### [INFORMATION SHOWN]
--- START ---

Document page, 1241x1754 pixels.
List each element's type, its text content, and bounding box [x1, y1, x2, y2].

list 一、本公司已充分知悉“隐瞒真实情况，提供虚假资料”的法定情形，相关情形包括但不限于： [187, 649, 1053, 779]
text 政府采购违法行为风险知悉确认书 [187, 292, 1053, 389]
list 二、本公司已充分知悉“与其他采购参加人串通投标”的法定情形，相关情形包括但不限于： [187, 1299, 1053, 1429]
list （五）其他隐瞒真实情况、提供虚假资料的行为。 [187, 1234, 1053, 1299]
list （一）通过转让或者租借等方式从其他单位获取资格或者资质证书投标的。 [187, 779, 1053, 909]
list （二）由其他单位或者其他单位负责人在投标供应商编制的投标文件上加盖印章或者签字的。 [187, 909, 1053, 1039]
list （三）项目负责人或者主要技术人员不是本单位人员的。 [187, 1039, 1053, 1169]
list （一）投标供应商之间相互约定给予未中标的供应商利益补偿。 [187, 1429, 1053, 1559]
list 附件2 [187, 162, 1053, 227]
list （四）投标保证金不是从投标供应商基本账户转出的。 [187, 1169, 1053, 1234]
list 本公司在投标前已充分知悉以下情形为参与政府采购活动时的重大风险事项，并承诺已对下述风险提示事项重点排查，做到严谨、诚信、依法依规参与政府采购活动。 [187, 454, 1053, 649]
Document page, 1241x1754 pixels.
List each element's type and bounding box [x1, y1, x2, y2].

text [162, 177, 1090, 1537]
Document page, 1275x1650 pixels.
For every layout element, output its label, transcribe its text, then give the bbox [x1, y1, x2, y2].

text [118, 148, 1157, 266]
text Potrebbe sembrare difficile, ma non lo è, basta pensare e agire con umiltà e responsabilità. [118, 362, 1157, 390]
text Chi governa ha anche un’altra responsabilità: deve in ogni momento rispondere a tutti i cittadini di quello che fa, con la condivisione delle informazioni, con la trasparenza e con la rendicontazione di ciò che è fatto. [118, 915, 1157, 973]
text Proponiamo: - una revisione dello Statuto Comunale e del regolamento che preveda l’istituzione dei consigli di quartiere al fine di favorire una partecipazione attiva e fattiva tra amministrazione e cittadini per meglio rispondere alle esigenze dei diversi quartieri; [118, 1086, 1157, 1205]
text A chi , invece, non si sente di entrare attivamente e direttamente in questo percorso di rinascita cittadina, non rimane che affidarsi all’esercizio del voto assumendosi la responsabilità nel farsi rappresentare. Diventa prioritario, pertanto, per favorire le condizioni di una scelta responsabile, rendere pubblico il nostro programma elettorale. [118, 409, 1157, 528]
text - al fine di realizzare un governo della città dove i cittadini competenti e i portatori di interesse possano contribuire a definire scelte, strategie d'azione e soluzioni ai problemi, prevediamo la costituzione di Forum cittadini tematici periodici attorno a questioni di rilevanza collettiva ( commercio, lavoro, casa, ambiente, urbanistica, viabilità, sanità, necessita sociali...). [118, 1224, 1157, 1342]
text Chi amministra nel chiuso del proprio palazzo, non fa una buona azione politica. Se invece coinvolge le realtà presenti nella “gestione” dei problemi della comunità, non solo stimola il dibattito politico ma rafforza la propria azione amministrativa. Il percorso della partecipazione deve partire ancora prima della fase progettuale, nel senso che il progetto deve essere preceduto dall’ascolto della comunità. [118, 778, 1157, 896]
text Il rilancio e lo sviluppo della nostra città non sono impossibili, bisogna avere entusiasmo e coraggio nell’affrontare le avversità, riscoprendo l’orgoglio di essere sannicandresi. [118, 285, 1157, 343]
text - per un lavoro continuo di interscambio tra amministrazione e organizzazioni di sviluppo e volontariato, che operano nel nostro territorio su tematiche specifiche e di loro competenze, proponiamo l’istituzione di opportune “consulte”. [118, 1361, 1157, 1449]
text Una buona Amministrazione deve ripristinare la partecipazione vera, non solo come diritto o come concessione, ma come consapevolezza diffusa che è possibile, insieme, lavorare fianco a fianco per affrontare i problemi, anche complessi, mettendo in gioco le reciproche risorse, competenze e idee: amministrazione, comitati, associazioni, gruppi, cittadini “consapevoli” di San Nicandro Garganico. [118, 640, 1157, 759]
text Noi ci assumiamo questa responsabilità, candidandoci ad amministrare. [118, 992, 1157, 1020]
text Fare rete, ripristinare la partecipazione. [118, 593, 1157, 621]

--- END ---

### [WHAT IS NEEDED]
Where does the word "affrontare" appear in the listing above? Copy every line that holds it.

### [WRITTEN REPLY]
text Il rilancio e lo sviluppo della nostra città non sono impossibili, bisogna avere entusiasmo e coraggio nell’affrontare le avversità, riscoprendo l’orgoglio di essere sannicandresi. [118, 285, 1157, 343]
text Una buona Amministrazione deve ripristinare la partecipazione vera, non solo come diritto o come concessione, ma come consapevolezza diffusa che è possibile, insieme, lavorare fianco a fianco per affrontare i problemi, anche complessi, mettendo in gioco le reciproche risorse, competenze e idee: amministrazione, comitati, associazioni, gruppi, cittadini “consapevoli” di San Nicandro Garganico. [118, 640, 1157, 759]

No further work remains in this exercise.